Start of Data excerpts
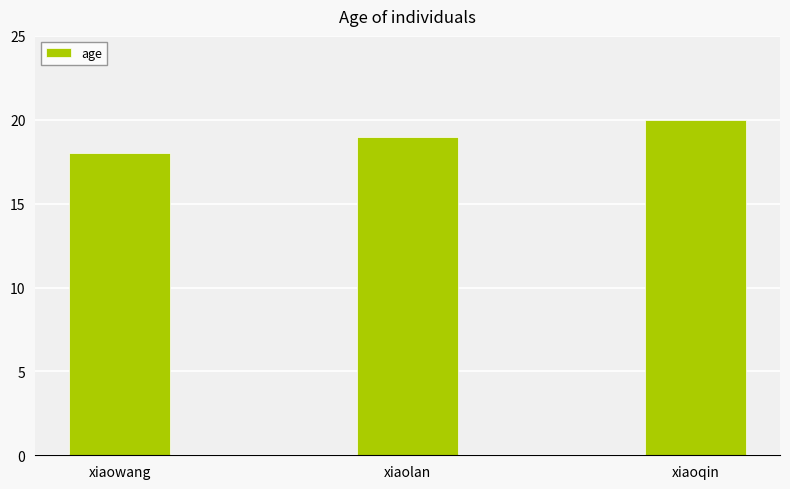

What is the average value?

19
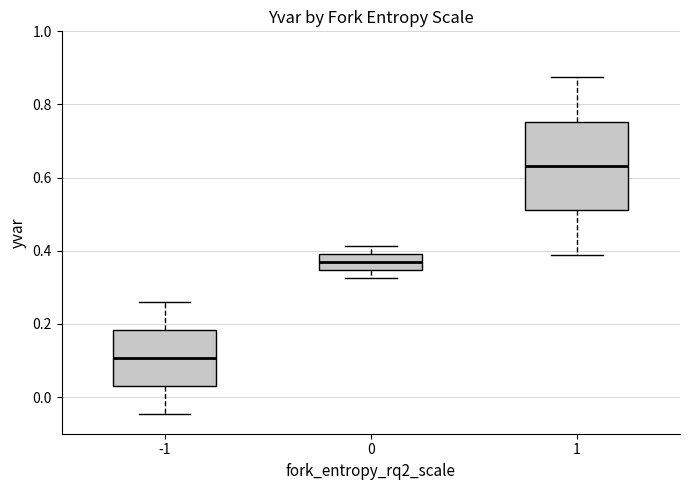

Where does the upper whisker of the box at x = -1 end on the y-axis? The values are not printed on the chart, so give them approximately, as read against the axis.

0.26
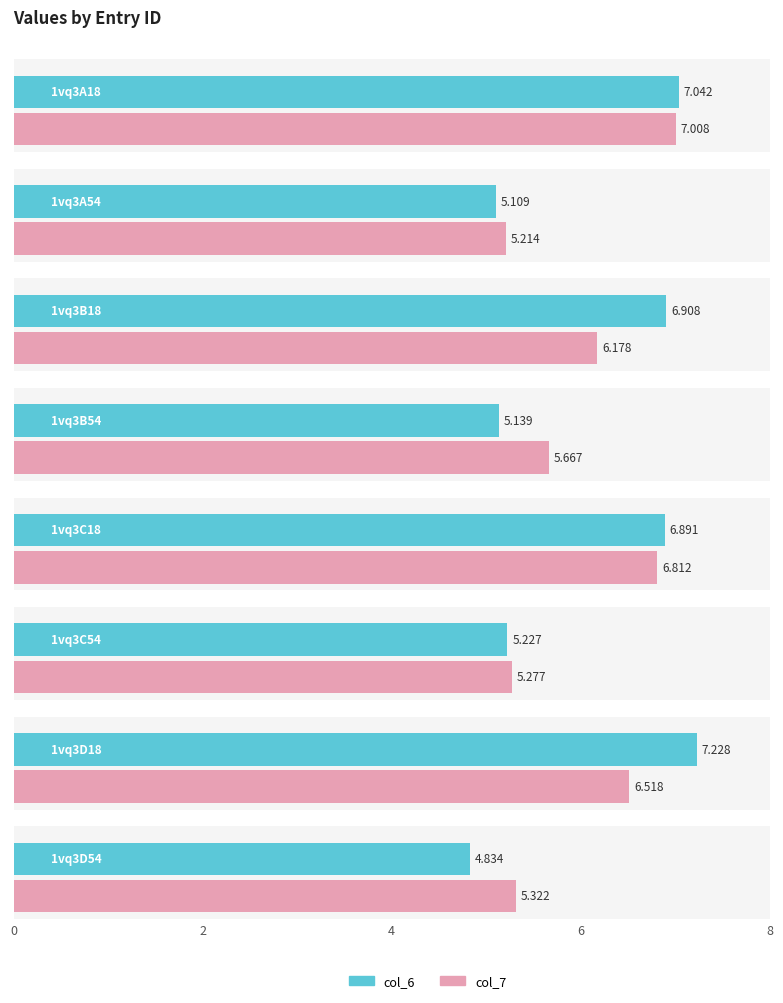

At which category does the chart reach its minimum across all series?

1vq3D54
End of Data excerpts
### What this task involves
Copy the text of all the records above word for word, leaving out the pictures.

### Written answer
What is the average value?

19

Where does the upper whisker of the box at x = -1 end on the y-axis? The values are not printed on the chart, so give them approximately, as read against the axis.

0.26

At which category does the chart reach its minimum across all series?

1vq3D54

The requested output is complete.